Source document ::
What museum director would choose to sell from his institution “an important work completed at the apex of Rothko’s artistic powers, …one of just 19 paintings completed by the artist in 1960″—a year that marked “a critical juncture in the iconic Abstract Expressionist’s career”?
The San Francisco Museum of Modern Art’s Neal Benezra, that’s who:
The hype in this post’s first paragraph comes from Sotheby’s announcement of SFMOMA’s planned disposal of Rothko’s “Untitled,” a painting estimated to sell for $35-50 million at the auction house’s evening contemporary art auction in New York on May 16. It is deemed by the museum to be expendable, because it owns a bigger (arguably better) one from the same year.
Rationalizing this misconceived plan, Benezra said (as quoted in the museum’s press release): “We will sustain our commitment to excellence and innovation by approaching our…collection with the same creativity and future-focus as the artists with whom we work [emphasis added].”
“Future-focus” is hocus-pocus for magically making a high-ticket work by a renowned dead artist disappear.

Exercise tasks ::
1 - Summarize the commentary on the Rothko sale in two sentences.
2 - Write a continuation of the commentary on the Rothko sale, picking up after its final sentence.
The data that come next are from an unrelated source.

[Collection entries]
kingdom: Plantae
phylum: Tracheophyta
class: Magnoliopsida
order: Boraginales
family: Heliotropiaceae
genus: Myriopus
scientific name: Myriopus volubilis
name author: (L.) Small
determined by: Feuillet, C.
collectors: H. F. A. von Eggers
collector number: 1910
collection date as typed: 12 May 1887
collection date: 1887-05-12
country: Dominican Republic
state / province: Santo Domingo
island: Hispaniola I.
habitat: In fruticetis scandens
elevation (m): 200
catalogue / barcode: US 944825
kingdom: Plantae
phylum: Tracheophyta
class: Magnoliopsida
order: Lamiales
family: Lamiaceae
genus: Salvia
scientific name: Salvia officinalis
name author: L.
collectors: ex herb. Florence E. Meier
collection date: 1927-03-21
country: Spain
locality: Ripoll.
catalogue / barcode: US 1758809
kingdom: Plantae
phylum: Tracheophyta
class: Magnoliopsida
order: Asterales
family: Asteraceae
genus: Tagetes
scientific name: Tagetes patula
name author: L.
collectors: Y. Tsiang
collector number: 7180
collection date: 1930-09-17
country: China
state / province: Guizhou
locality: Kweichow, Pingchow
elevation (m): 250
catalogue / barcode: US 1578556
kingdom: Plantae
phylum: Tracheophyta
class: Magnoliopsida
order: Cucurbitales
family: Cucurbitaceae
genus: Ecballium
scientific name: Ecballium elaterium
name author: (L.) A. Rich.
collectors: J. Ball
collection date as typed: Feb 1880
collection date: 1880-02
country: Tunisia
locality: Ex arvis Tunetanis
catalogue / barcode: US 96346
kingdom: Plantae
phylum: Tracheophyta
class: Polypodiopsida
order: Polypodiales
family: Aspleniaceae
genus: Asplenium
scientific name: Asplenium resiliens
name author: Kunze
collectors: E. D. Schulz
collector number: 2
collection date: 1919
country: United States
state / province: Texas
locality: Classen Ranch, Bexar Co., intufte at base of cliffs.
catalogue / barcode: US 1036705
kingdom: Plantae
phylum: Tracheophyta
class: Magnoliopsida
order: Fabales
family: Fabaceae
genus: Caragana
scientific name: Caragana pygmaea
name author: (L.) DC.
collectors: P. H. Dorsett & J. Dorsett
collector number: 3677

Answers to the exercise ::
1 - The San Francisco Museum of Modern Art, under director Neal Benezra, plans to sell Rothko's 1960 painting "Untitled" at Sotheby's evening contemporary art auction in New York on May 16, where it is estimated at $35-50 million. The museum considers the work expendable because it owns a bigger one from the same year, and Benezra defends the sale as treating the collection with "future-focus," a phrase the text calls hocus-pocus for making a high-ticket work by a renowned dead artist disappear.

2 -
Behold the work to be sold:
And here’s the one that remains at SFMOMA, which I’ve spent long periods gazing upon during my visits to the museum:
The retained one is a vibrant crowd-pleaser. The one being sold is more somber, less ingratiating. There’s something to be said, though, for getting to know Rothko’s many moods—“tragedy, ecstasy, doom,” in the words of the National Gallery’s wall text for its superb gallery devoted to Mark Rothko: The Classic Paintings.
Being surrounded by Rothko’s force fields cast a spell on me when I covered the 2016 reopening of the Washington museum’s renovated East Building:
Not shown at SFMOMA since 2002, the Rothko consigned to Sotheby’s was loaned in 2008 to the inaugural New York exhibition of the (now extinct) Haunch of Venison gallery—“Abstract Expressionism: A World Elsewhere,” curated by Ab-Ex expert David Anfam (a show that I wrote about here).
Attentive CultureGrrl readers already know what I’m going to say about SFMOMA’s shortsighted sacrifice of depth for breadth: Monetizing museum-quality works already in a museum’s collection to bankroll more trendy acquisitions is a reckless plan. (The links in the previous sentence take you to my commentary on three earlier dubious disposals that I’ve railed against—at the Dia Art Foundation, the Pennsylvania Academy of the Fine Arts, and the Baltimore Museum of Art, respectively.)
SFMOMA’s Rothko collection (which you can view here) cannot be said to have great depth: It owns five of his paintings (not counting the one about to be auctioned) and two works on paper. Only two Rothkos are on view now, with another to be installed next week, according to a museum spokesperson.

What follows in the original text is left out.